McColl, however, found time to finish medical school in six years while he remained in the NFL. He even appeared in two Super Bowls with San Francisco in the same span.
“There was a lot of juggling during the spring, McColl said. “I’d have to go to training camp. I’d have to find times to work out. I used to be at a surgery service, and I’d have an hour lunch break and I’d race over to the gym and work out and race back, and hopefully no one knew I was gone.”
“There are definitely people that go off and do things outside [the team], McColl added. “It would just take [Love] a bit longer, but if he found the right medical school that would be accommodating for him to do that, I think he could still do it.”
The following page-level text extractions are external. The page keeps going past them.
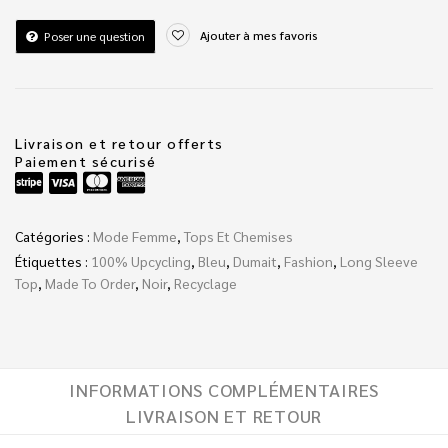
Ajouter à mes favoris
Poser une question
Livraison et retour offerts
Paiement sécurisé
Catégories :
Mode Femme
,
Tops Et Chemises
Étiquettes :
100% Upcycling
,
Bleu
,
Dumait
,
Fashion
,
Long Sleeve
Top
,
Made To Order
,
Noir
,
Recyclage
INFORMATIONS COMPLÉMENTAIRES
LIVRAISON ET RETOUR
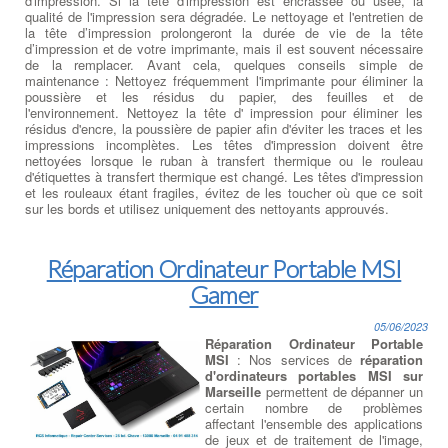
d'impression. Si la tête d'impression est encrassée ou usée, la
qualité de l'impression sera dégradée. Le nettoyage et l'entretien de
la tête d’impression prolongeront la durée de vie de la tête
d’impression et de votre imprimante, mais il est souvent nécessaire
de la remplacer. Avant cela, quelques conseils simple de
maintenance : Nettoyez fréquemment l'imprimante pour éliminer la
poussière et les résidus du papier, des feuilles et de
l'environnement. Nettoyez la tête d' impression pour éliminer les
résidus d'encre, la poussière de papier afin d'éviter les traces et les
impressions incomplètes. Les têtes d'impression doivent être
nettoyées lorsque le ruban à transfert thermique ou le rouleau
d'étiquettes à transfert thermique est changé. Les têtes d'impression
et les rouleaux étant fragiles, évitez de les toucher où que ce soit
sur les bords et utilisez uniquement des nettoyants approuvés.
Réparation Ordinateur Portable MSI
Gamer
05/06/2023
Réparation Ordinateur Portable
MSI
: Nos services de
réparation
d'ordinateurs portables MSI sur
Marseille
permettent de dépanner un
certain nombre de problèmes
affectant l'ensemble des applications
de jeux et de traitement de l'image,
3. Being a football star might even make Love a more attractive med school candidate.
“A guy like him, that’s such a unique person, will be an attraction to a lot of places,” McColl said. “I was never the top of my class in anything, but I was doing other things. I think people appreciated that I had that going for me.”
4. You’ve gotta make it clear you’re committed to football, though.
Early during McColl’s first season, Walsh told him he needed to focus on football more. In a panic, McColl called his father for advice.
“He said, ‘It’s all about optics. You gotta be the last person to leave practice, you gotta stay extra, hit the sled, do extra sprints, let the coach see you out the window, that you’re out running more than anybody, and just show him how committed you are. It has nothing to do with what you’re doing play-wise. It has to do with optics. You have to convince him that football is the most important thing.’”
5. Some football skills translate well to medicine.
One thing that might help Love: a familiarity with being closely watched.
“Most people are not put in that kind of setting where their performance is judged on a daily basis, but he has been as a football player,” Gado said.
“And he’ll be more so, when he’s drafted. So I think those three things have crossed over: the attention to detail, the preparation and sheer effort that comes with both on the field, and being used to your performance being judged.”
6. You’ll probably always be known as a football player first.
“You’ve got more years to live than you did playing it,” Gado said. “But then that whole time, you’ve identified as a football player. Whether you realize it or not, people have seen you as that. To this day, I’m known as the football player, and I haven’t played in 10 years. But you’re known as this person that does this thing, and society accepts it and acknowledges it, and so you place your identity in it.”